SAMPANG, Pilar Pos || SKK Migas bersama Medco Energi Sampang Pty Ltd mulai mempersiapkan pelaksanaan Program Pengembangan Masyarakat (PPM) Tahun 2026 di wilayah operasi migas Kabupaten Sampang.
Persiapan tersebut dilakukan melalui rapat koordinasi yang melibatkan berbagai pemangku kepentingan, mulai dari Pemerintah Kabupaten Sampang, pemerintah desa, kelompok masyarakat, hingga lembaga swadaya masyarakat (LSM). Kegiatan itu berlangsung di Hotel Panglima Sampang, Selasa (7/7/2026).
Turut hadir dalam rapat koordinasi diantaranya: Camat Sampang, Camat Camplong, para kepala desa di wilayah operasi perusahaan, kelompok masyarakat, serta sejumlah pihak terkait lainnya.
Rapat koordinasi digelar sebagai langkah awal untuk menyusun program pemberdayaan masyarakat yang sesuai dengan kebutuhan warga di sekitar wilayah operasi perusahaan. Selain menyamakan persepsi seluruh pihak terkait, forum tersebut juga diisi dengan penandatanganan pakta integritas sebagai bentuk komitmen bersama dalam menjalankan program secara transparan dan akuntabel.
Kepala Bagian Perekonomian Sekretariat Daerah Kabupaten Sampang, Kustantinah, mengatakan Program Pengembangan Masyarakat merupakan bagian dari tanggung jawab sosial perusahaan (CSR) yang dijalankan SKK Migas dan Medco Energi.
Menurutnya, berbagai program yang telah dilaksanakan selama ini terbukti memberikan manfaat bagi masyarakat di sekitar wilayah operasi perusahaan.

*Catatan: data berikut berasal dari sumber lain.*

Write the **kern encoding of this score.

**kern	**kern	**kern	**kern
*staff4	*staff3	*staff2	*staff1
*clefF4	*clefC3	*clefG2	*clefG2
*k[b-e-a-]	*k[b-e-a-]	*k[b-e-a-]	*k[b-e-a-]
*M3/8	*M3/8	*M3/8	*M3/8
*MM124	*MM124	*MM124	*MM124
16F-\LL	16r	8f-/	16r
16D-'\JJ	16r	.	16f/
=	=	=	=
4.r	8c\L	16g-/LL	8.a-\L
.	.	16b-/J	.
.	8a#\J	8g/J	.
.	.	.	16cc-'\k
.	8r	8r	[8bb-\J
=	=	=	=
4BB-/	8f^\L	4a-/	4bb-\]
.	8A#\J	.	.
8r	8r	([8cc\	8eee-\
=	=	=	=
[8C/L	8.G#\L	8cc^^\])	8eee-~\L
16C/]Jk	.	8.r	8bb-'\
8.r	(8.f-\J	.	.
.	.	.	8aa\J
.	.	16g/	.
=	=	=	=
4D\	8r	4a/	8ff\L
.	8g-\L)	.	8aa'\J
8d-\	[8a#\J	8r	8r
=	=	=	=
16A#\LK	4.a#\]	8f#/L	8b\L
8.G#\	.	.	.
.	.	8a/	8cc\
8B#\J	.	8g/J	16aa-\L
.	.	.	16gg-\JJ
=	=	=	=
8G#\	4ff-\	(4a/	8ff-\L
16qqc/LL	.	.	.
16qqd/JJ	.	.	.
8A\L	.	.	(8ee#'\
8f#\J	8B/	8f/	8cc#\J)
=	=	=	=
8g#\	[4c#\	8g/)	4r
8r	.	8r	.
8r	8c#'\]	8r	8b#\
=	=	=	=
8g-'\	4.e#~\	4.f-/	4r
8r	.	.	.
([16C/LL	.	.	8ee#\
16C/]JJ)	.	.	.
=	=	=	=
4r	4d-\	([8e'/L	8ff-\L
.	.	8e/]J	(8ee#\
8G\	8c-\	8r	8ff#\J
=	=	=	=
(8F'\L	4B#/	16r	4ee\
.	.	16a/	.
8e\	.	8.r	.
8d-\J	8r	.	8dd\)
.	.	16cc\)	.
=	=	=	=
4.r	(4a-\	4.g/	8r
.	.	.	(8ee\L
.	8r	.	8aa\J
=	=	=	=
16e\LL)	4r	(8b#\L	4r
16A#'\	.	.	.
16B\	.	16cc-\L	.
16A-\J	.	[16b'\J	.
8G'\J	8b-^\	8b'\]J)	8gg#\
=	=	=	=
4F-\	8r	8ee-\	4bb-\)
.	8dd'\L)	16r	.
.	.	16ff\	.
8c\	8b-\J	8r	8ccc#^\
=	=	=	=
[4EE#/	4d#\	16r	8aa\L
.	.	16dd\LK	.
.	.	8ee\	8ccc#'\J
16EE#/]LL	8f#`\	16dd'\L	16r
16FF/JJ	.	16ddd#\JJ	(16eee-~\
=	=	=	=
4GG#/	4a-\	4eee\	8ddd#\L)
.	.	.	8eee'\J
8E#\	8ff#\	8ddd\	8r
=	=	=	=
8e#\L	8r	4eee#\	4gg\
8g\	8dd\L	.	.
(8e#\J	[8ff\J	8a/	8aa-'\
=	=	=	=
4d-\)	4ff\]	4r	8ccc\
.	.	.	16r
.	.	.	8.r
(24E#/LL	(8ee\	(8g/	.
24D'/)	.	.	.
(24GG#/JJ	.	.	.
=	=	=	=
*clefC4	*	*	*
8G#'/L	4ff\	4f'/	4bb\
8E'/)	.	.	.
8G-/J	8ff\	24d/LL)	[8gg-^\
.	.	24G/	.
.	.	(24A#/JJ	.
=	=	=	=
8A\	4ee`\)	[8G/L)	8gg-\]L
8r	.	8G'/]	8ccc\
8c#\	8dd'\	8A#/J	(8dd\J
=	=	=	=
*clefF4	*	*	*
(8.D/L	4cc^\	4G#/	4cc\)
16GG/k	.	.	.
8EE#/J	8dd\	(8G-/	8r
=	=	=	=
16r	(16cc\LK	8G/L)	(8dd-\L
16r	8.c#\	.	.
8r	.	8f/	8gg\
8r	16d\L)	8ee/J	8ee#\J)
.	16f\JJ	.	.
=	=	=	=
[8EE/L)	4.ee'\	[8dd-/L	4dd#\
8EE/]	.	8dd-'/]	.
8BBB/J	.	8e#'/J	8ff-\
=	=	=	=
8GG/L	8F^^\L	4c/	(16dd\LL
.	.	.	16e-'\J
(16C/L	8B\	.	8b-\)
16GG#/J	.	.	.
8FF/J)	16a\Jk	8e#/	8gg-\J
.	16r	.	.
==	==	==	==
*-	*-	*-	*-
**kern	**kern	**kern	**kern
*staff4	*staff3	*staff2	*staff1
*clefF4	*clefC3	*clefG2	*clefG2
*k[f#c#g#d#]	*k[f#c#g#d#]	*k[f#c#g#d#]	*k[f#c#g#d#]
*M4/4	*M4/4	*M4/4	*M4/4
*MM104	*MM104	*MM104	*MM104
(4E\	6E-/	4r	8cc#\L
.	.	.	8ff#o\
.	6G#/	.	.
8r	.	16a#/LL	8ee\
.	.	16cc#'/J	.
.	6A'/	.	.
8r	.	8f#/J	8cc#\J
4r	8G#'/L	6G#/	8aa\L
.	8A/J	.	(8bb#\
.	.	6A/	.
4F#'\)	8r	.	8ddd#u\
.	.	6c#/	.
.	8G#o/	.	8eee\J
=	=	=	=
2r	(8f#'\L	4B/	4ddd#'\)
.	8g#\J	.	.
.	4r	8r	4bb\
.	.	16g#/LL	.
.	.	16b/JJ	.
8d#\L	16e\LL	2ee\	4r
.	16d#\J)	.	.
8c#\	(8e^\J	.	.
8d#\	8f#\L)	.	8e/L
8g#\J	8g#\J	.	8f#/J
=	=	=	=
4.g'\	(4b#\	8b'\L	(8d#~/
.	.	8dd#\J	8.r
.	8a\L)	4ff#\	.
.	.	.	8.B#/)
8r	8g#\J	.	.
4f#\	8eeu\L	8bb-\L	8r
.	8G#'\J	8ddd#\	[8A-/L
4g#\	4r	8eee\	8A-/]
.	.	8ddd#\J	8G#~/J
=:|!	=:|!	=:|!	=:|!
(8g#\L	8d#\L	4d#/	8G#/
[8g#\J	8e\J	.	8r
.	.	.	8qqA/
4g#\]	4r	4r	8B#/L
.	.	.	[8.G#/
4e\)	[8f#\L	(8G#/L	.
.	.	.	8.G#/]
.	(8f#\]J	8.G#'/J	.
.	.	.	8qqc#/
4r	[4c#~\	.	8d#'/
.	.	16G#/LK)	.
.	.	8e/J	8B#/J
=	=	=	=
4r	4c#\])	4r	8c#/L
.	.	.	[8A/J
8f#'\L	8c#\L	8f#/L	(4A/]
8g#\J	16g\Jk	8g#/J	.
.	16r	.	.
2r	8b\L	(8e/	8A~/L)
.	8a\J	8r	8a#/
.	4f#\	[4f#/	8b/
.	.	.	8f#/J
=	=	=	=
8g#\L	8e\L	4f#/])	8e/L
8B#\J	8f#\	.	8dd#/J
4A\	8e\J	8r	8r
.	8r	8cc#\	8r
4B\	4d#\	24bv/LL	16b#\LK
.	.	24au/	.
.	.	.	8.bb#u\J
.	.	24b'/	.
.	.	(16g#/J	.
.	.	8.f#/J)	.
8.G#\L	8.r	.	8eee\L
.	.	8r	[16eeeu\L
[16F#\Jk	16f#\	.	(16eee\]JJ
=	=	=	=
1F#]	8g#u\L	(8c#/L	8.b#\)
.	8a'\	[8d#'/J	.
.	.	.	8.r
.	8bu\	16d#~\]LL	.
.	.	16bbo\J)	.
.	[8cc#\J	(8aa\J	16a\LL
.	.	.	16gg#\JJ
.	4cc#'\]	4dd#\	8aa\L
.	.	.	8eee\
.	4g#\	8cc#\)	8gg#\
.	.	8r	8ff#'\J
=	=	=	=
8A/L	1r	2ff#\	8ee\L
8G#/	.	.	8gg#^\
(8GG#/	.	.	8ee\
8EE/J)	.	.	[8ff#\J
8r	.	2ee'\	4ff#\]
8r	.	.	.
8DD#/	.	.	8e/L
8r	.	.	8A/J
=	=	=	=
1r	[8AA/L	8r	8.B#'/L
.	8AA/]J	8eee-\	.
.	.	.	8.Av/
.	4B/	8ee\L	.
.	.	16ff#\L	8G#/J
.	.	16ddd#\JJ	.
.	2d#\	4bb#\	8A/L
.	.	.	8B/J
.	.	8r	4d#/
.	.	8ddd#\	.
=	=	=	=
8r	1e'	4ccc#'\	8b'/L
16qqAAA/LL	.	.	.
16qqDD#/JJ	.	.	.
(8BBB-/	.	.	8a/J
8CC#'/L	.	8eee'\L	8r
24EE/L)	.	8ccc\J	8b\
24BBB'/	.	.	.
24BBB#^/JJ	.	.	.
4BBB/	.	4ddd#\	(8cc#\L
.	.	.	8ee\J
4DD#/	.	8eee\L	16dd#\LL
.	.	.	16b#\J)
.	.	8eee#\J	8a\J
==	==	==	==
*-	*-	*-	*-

Bahkan, sejumlah program dinilai cukup tepat sasaran dan mampu menjawab kebutuhan masyarakat.
“Program yang dijalankan SKK Migas dan Medco Energi selama ini telah memberikan manfaat bagi masyarakat di sekitar wilayah operasi. Kami berharap Medco Energi dapat terus hadir dan memberikan kontribusi positif bagi masyarakat,” ujarnya.
Sementara itu, Ketua LSM Madura Development Watch (MDW) Kabupaten Sampang, Siti Farida, menilai rapat koordinasi tersebut menjadi momentum penting untuk menyatukan pemahaman seluruh pihak yang terlibat dalam pelaksanaan PPM 2026.
Menurut Farida, forum tersebut tidak hanya membahas perencanaan program ke depan, tetapi juga menjadi sarana evaluasi terhadap pelaksanaan PPM tahun sebelumnya sekaligus memetakan berbagai tantangan yang berpotensi muncul pada tahun ini.
Ia menegaskan, keterlibatan pemerintah daerah, pemerintah desa, kelompok masyarakat, serta pendamping program sejak tahap perencanaan diharapkan mampu menghasilkan program yang lebih tepat sasaran dan sesuai dengan kebutuhan masyarakat di desa-desa sekitar wilayah operasi.
“Penandatanganan Pakta Integritas ini bukan hanya simbolis, tetapi juga bentuk nyata komitmen kita bersama untuk menjalankan program dengan prinsip transparansi, akuntabilitas, dan keberpihakan kepada masyarakat,” kata Farida yang juga menjadi fasilitator Program Pengembangan Masyarakat Medco Energi.
Farida menambahkan, pihaknya akan terus mengawal pelaksanaan PPM agar setiap kegiatan yang dijalankan benar-benar memberikan dampak positif dan manfaat langsung bagi masyarakat.
“Kami ingin program ini tidak hanya berjalan secara administratif, tetapi benar-benar dirasakan manfaatnya oleh masyarakat,” pungkasnya.